** start of Provided records **

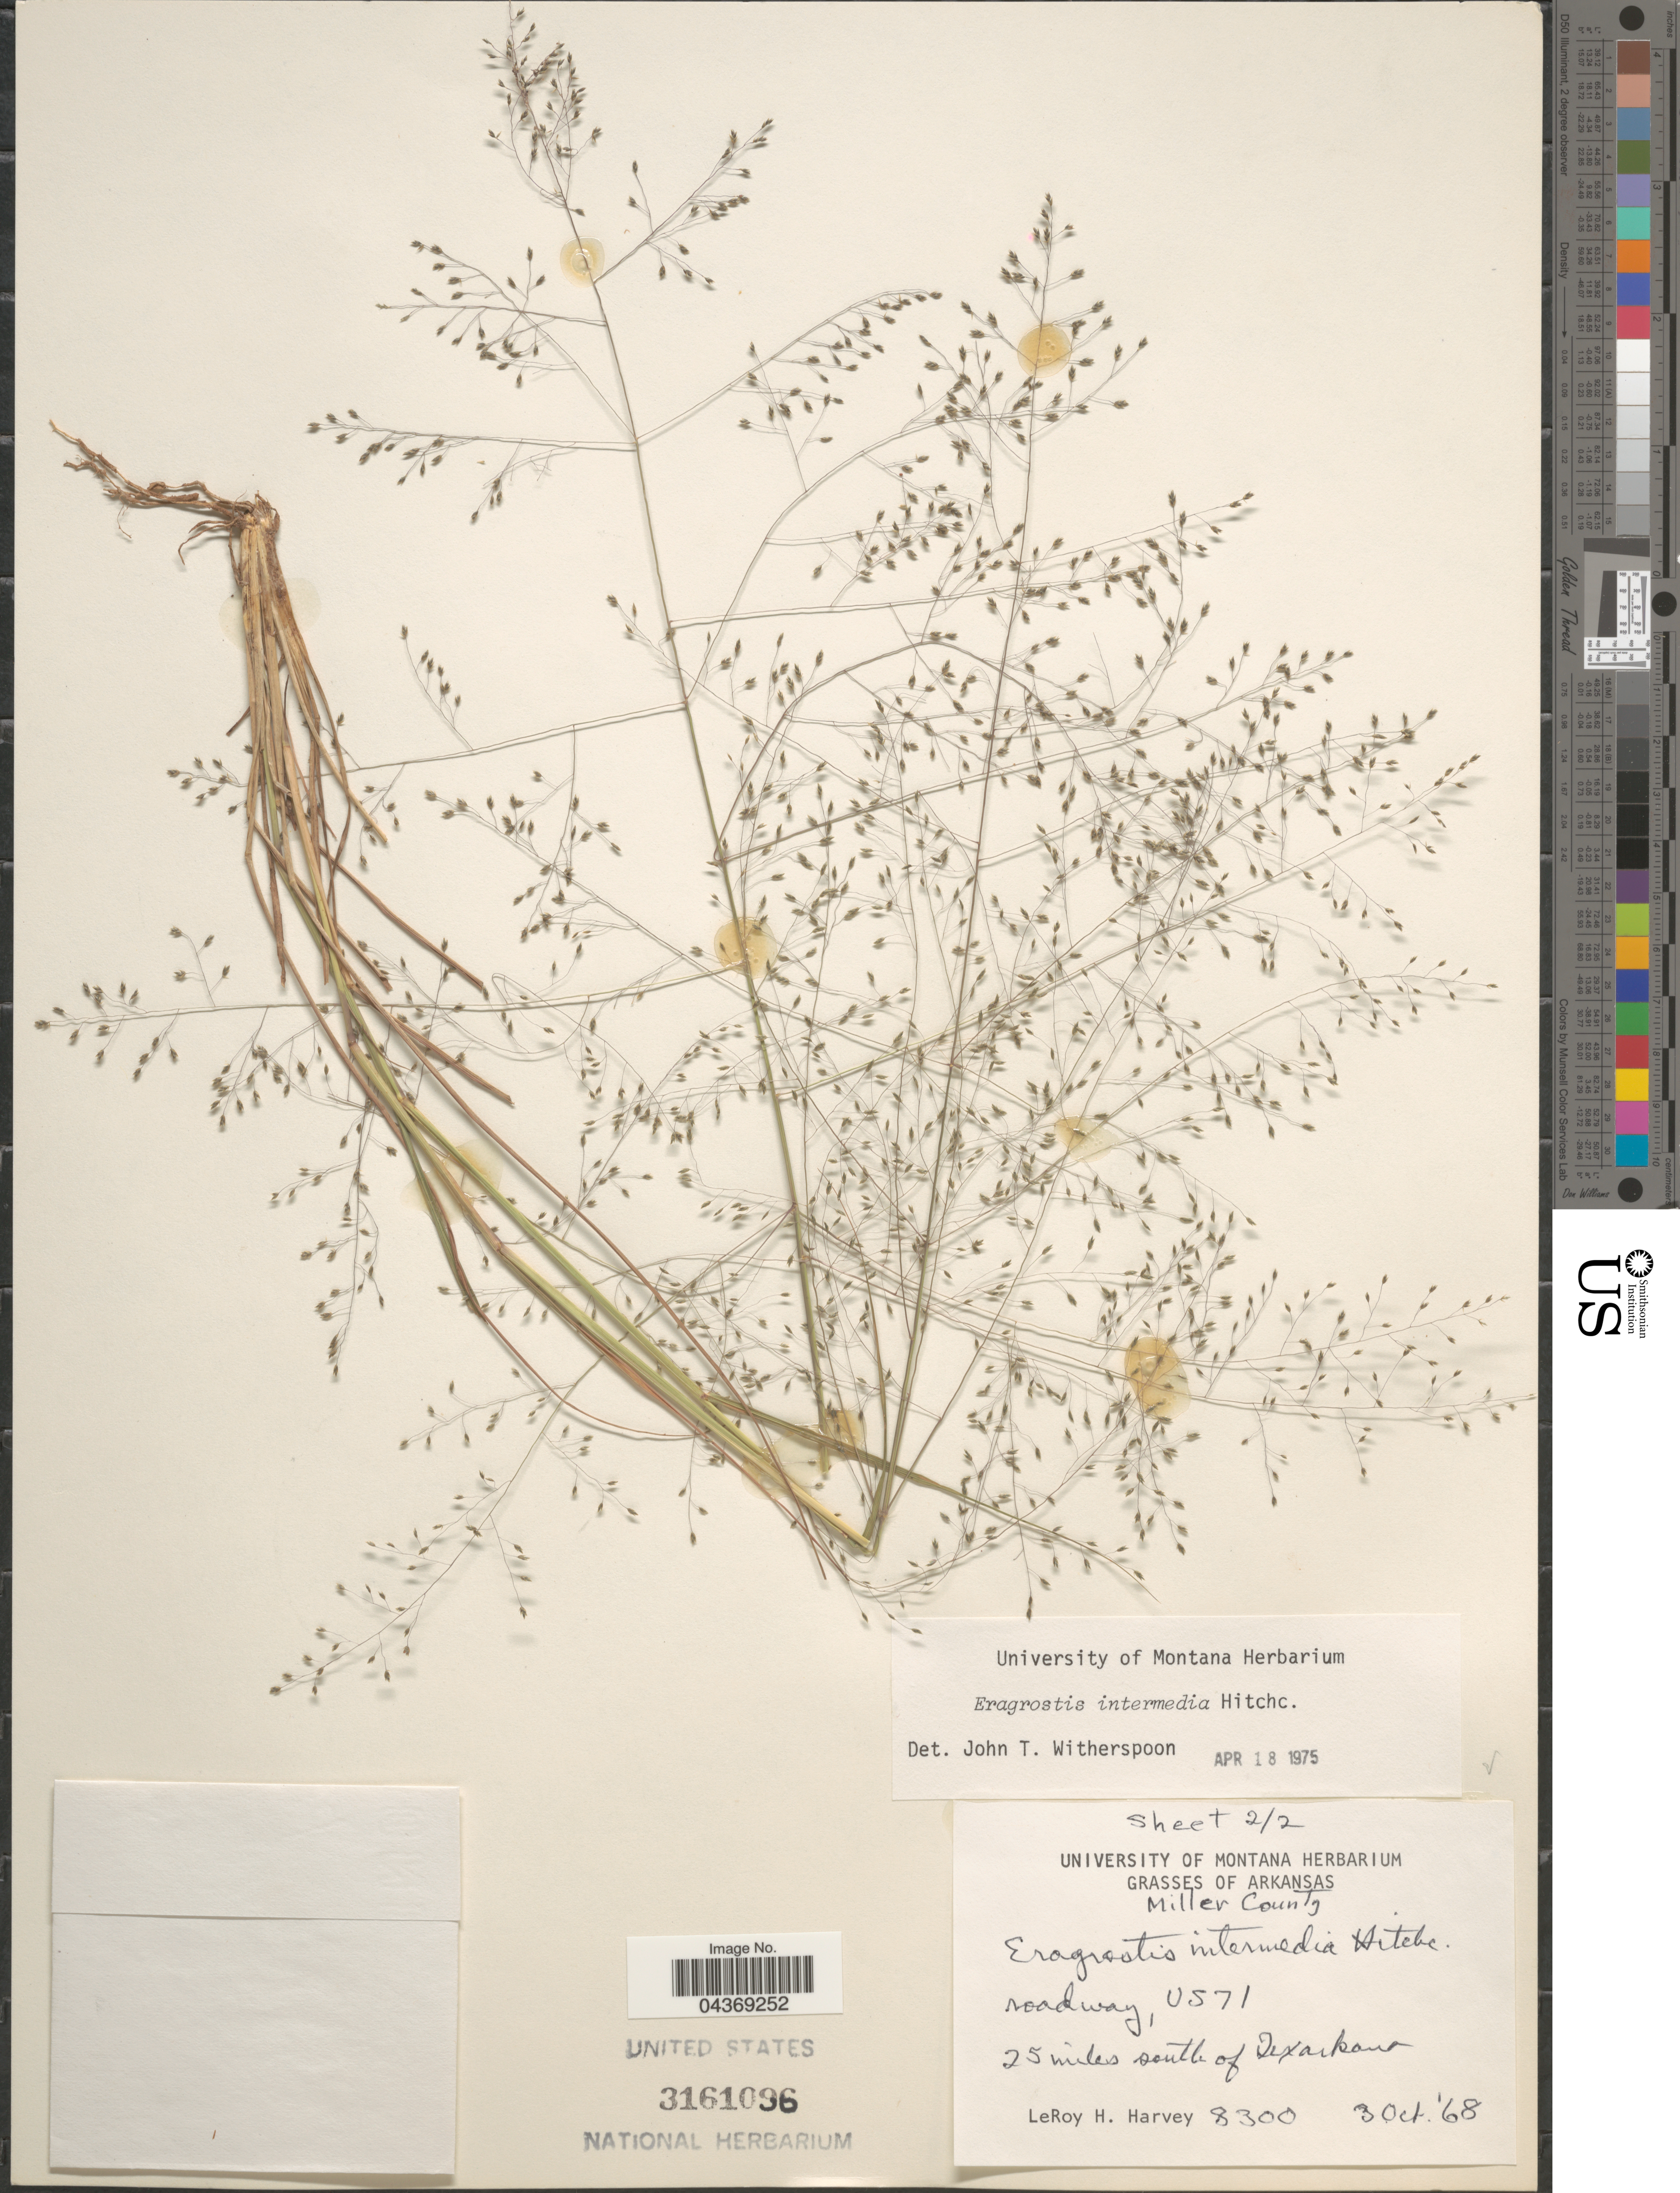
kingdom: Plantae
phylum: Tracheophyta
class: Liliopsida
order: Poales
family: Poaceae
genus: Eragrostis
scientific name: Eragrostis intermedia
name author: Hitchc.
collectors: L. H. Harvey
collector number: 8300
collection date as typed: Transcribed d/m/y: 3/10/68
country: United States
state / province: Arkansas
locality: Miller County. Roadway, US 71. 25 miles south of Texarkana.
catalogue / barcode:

** end of Provided records **

» **What to work on**:
Starting at the line that contains "phylum: Tracheophyta" and ending at the last line of the material, render each line as a Markdown table with the columns No. and Entry, numbering the rows and leaving out blank lines.

» **Solution to this task**:
| No. | Entry |
|---|---|
| 1 | phylum: Tracheophyta |
| 2 | class: Liliopsida |
| 3 | order: Poales |
| 4 | family: Poaceae |
| 5 | genus: Eragrostis |
| 6 | scientific name: Eragrostis intermedia |
| 7 | name author: Hitchc. |
| 8 | collectors: L. H. Harvey |
| 9 | collector number: 8300 |
| 10 | collection date as typed: Transcribed d/m/y: 3/10/68 |
| 11 | country: United States |
| 12 | state / province: Arkansas |
| 13 | locality: Miller County. Roadway, US 71. 25 miles south of Texarkana. |
| 14 | catalogue / barcode: |